Assignment:
Without the pictures, output the lines of the material from the very first through the one that holds "Image 2: 3-D, field".

____________________

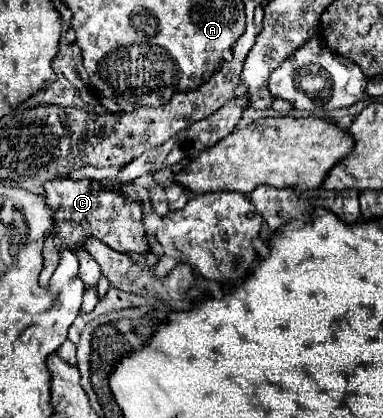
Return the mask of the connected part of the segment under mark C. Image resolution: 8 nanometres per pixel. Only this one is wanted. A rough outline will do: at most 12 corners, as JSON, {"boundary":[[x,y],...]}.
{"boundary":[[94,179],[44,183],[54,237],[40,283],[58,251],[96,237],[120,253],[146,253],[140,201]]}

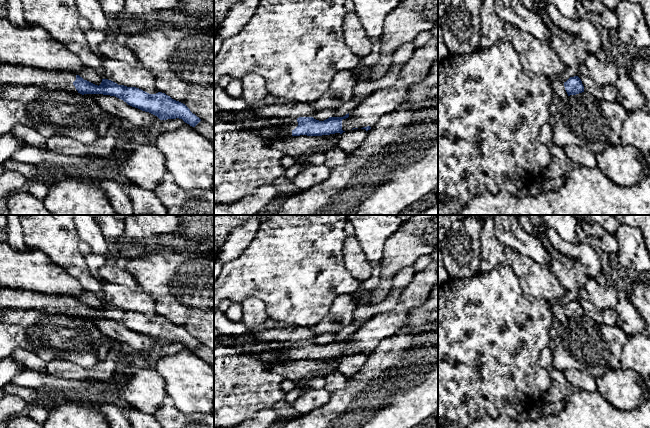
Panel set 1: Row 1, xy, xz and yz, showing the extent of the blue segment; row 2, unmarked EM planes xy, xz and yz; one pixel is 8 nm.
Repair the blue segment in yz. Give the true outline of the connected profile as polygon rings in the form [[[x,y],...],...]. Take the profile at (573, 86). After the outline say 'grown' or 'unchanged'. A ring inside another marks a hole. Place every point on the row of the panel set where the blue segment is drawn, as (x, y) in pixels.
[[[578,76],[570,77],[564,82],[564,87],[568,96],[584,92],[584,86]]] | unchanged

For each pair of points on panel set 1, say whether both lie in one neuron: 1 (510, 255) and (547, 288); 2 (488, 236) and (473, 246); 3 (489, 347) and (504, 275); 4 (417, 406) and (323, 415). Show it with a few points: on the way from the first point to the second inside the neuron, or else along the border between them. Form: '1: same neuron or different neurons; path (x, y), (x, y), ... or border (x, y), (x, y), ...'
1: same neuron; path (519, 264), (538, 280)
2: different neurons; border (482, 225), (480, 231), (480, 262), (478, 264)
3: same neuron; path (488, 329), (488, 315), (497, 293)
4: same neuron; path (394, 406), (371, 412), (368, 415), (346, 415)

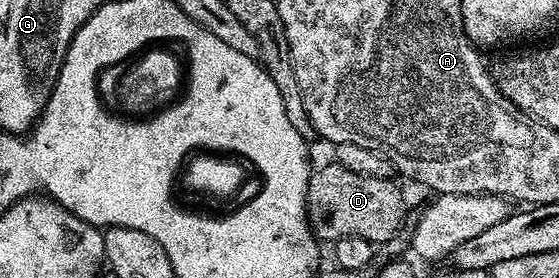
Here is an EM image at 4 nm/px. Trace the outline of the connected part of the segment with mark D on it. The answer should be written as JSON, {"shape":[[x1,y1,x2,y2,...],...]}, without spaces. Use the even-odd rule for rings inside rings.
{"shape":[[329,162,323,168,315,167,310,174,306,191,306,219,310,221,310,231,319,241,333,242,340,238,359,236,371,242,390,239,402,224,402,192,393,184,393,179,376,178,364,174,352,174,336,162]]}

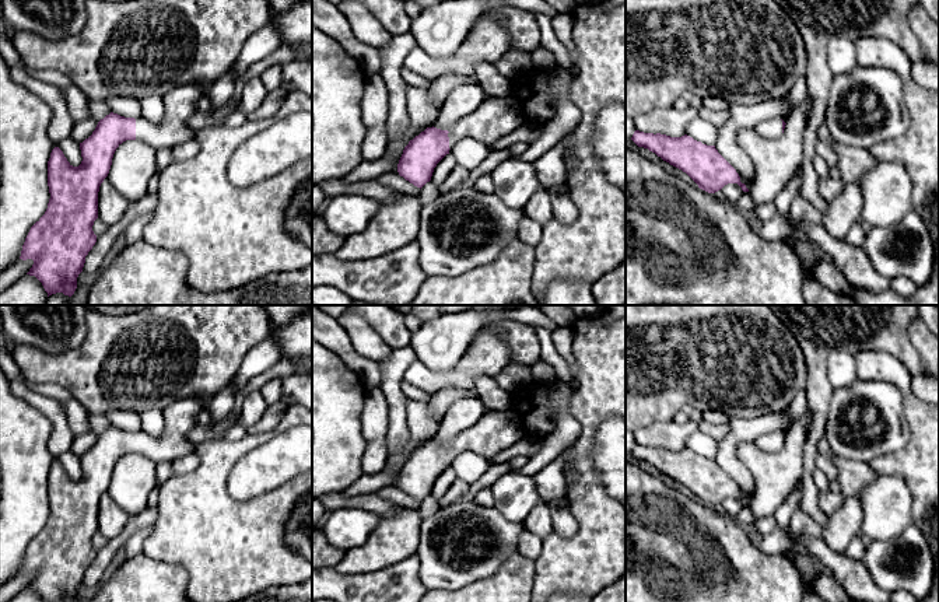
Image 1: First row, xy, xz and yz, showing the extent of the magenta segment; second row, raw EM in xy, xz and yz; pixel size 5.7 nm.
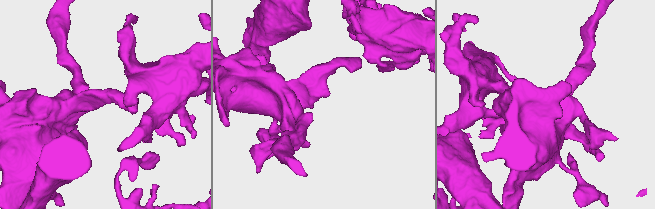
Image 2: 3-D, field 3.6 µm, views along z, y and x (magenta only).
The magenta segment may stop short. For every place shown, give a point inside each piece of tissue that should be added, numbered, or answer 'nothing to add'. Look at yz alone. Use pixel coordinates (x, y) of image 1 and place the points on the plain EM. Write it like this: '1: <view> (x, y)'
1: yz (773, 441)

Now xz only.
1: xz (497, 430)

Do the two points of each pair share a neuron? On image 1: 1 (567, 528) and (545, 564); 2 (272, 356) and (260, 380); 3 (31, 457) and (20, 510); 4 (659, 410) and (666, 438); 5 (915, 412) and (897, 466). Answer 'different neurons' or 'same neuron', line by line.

____________________

Output below:
Return the mask of the connected part of the segment under mark C. Image resolution: 8 nanometres per pixel. Only this one is wanted. A rough outline will do: at most 12 corners, as JSON, {"boundary":[[x,y],...]}.
{"boundary":[[94,179],[44,183],[54,237],[40,283],[58,251],[96,237],[120,253],[146,253],[140,201]]}

Panel set 1: Row 1, xy, xz and yz, showing the extent of the blue segment; row 2, unmarked EM planes xy, xz and yz; one pixel is 8 nm.
Repair the blue segment in yz. Give the true outline of the connected profile as polygon rings in the form [[[x,y],...],...]. Take the profile at (573, 86). After the outline say 'grown' or 'unchanged'. A ring inside another marks a hole. Place every point on the row of the panel set where the blue segment is drawn, as (x, y) in pixels.
[[[578,76],[570,77],[564,82],[564,87],[568,96],[584,92],[584,86]]] | unchanged

For each pair of points on panel set 1, say whether both lie in one neuron: 1 (510, 255) and (547, 288); 2 (488, 236) and (473, 246); 3 (489, 347) and (504, 275); 4 (417, 406) and (323, 415). Show it with a few points: on the way from the first point to the second inside the neuron, or else along the border between them. Form: '1: same neuron or different neurons; path (x, y), (x, y), ... or border (x, y), (x, y), ...'
1: same neuron; path (519, 264), (538, 280)
2: different neurons; border (482, 225), (480, 231), (480, 262), (478, 264)
3: same neuron; path (488, 329), (488, 315), (497, 293)
4: same neuron; path (394, 406), (371, 412), (368, 415), (346, 415)

Here is an EM image at 4 nm/px. Trace the outline of the connected part of the segment with mark D on it. The answer should be written as JSON, {"shape":[[x1,y1,x2,y2,...],...]}, without spaces. Use the even-odd rule for rings inside rings.
{"shape":[[329,162,323,168,315,167,310,174,306,191,306,219,310,221,310,231,319,241,333,242,340,238,359,236,371,242,390,239,402,224,402,192,393,184,393,179,376,178,364,174,352,174,336,162]]}

Image 1: First row, xy, xz and yz, showing the extent of the magenta segment; second row, raw EM in xy, xz and yz; pixel size 5.7 nm.
Image 2: 3-D, field 3.6 µm, views along z, y and x (magenta only).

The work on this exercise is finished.